Méchin gibi Mustafa Kemal’i yere göğe sığdıramayan bir yazar, Alparslan Yasa’nın dediğiyle “Türkiye’de diplomatik bir vazîfeyle bulunduğu 1941 senesinde şâhidlerden topladığı şifâhî hâtıralara istinâd ettiği” hususlarda, hem de “medihkâr bir kitapta ‘kahraman’ına iftirâ etmesinin mâkul olmadığı” bir akış içerisinde niçin Mustafa Kemal’in söylemediği bir şeyi söyletme ihtiyacı duysundur ki? Dahası, fanatik derecede Atatürk hayranları Mustafa Kemal’in bu sözlerini tercüme etmekten niçin korkmuşlardır?

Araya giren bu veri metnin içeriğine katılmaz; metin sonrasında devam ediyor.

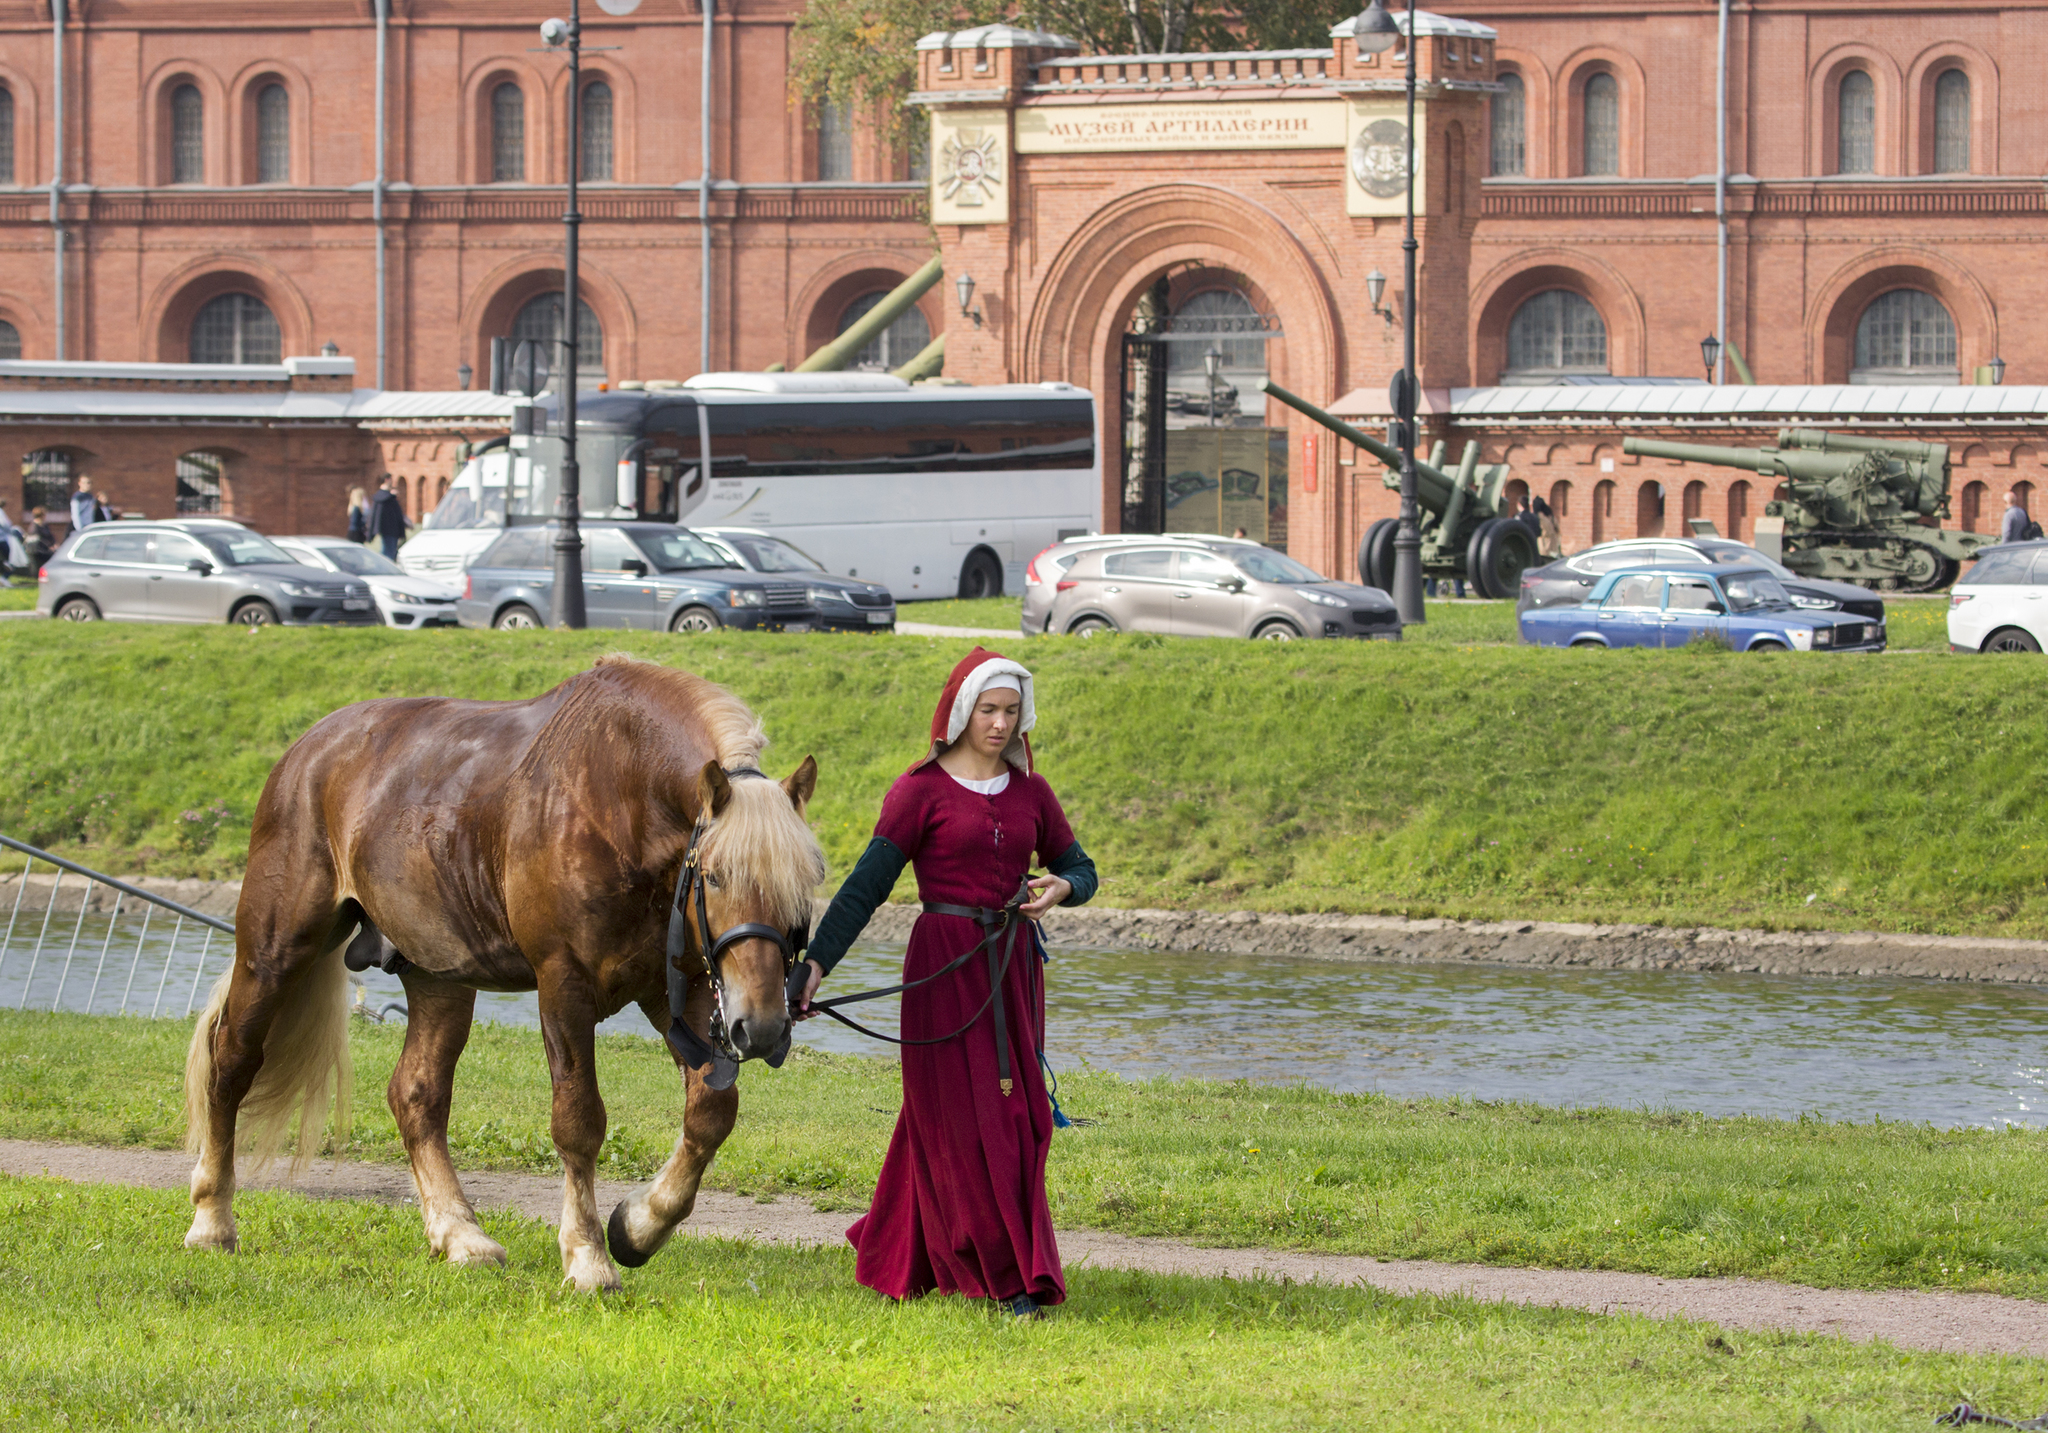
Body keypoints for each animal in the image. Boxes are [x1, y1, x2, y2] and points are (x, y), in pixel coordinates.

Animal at [182, 655, 823, 1293]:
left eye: (807, 881)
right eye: (715, 875)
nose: (762, 1027)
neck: (621, 793)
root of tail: (307, 750)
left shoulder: (681, 992)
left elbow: (711, 1115)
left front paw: (639, 1227)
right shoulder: (564, 985)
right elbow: (579, 1122)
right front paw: (588, 1255)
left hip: (439, 976)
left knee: (416, 1094)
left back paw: (459, 1234)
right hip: (275, 951)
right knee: (231, 1060)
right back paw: (212, 1220)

Alparslan Yasa, Méchin’ın kitabının 1956 Paris baskısını buluyor ve 323. sayfasından bahis mevzu bölümü, yani “İslâm Köklerinden Kopartılan Türkiye-La Turquie arrachée à l’islam başlıklı 87. faslında anlatılanları bizzat kendi tercüme ediyor. Kemalistlerin bile tercümeye etmeye çekindiği o satırlar şöyle:

«Gazâba geldiği ânlarda şöyle haykırıyordu: ‘- Türkiye’de, beş yüz seneden fazla bir zamandan beri, ihtiyar bir Arap şeyhinin kaide ve nazariyeleri ile habîs ve echel ulemâ nesillerinin keyfî tefsîrleridir ki medenî kanûn ile cezâ kanûnunun bütün tafsîlâtını tesbît ettiler. Kanûn-i Esâsînin şeklini, her vatandaşın hayâtının bütün teferruâtını, en basît fiil ve hareketlerini, yiyeceğini, yatma-kalkma sâatlerini, kılık-kıyâfetini, mektepte ne öğreneceğini, âdetlerini, îtiyadlarını, hattâ en mahrem düşüncelerini dahi hep bunlar tanzîm ettiler… Evet, ahlâksız bir bedevînin İslâm denen o saçma ilâhiyâtı, hayâtımızı zehirleyen çürümüş bir leştir!’»

Hepimiz, Üstadın tabiriyle “tahammülün de fevkinde” bir hâlde Landru’nun duruşmasındaki mahkeme kapısına hüsnü niyetle bakarken, kaatiller istiflerini bozmamakta, ister bir kitapta olsun, isterse memleket çapında başka işlerde, faili oldukları cinayetleri bile bile Müslüman Anadolu’nun sırtında at koşturmakta, yüz senedir aynı yem borularını habire öttürüp durmaktadırlar!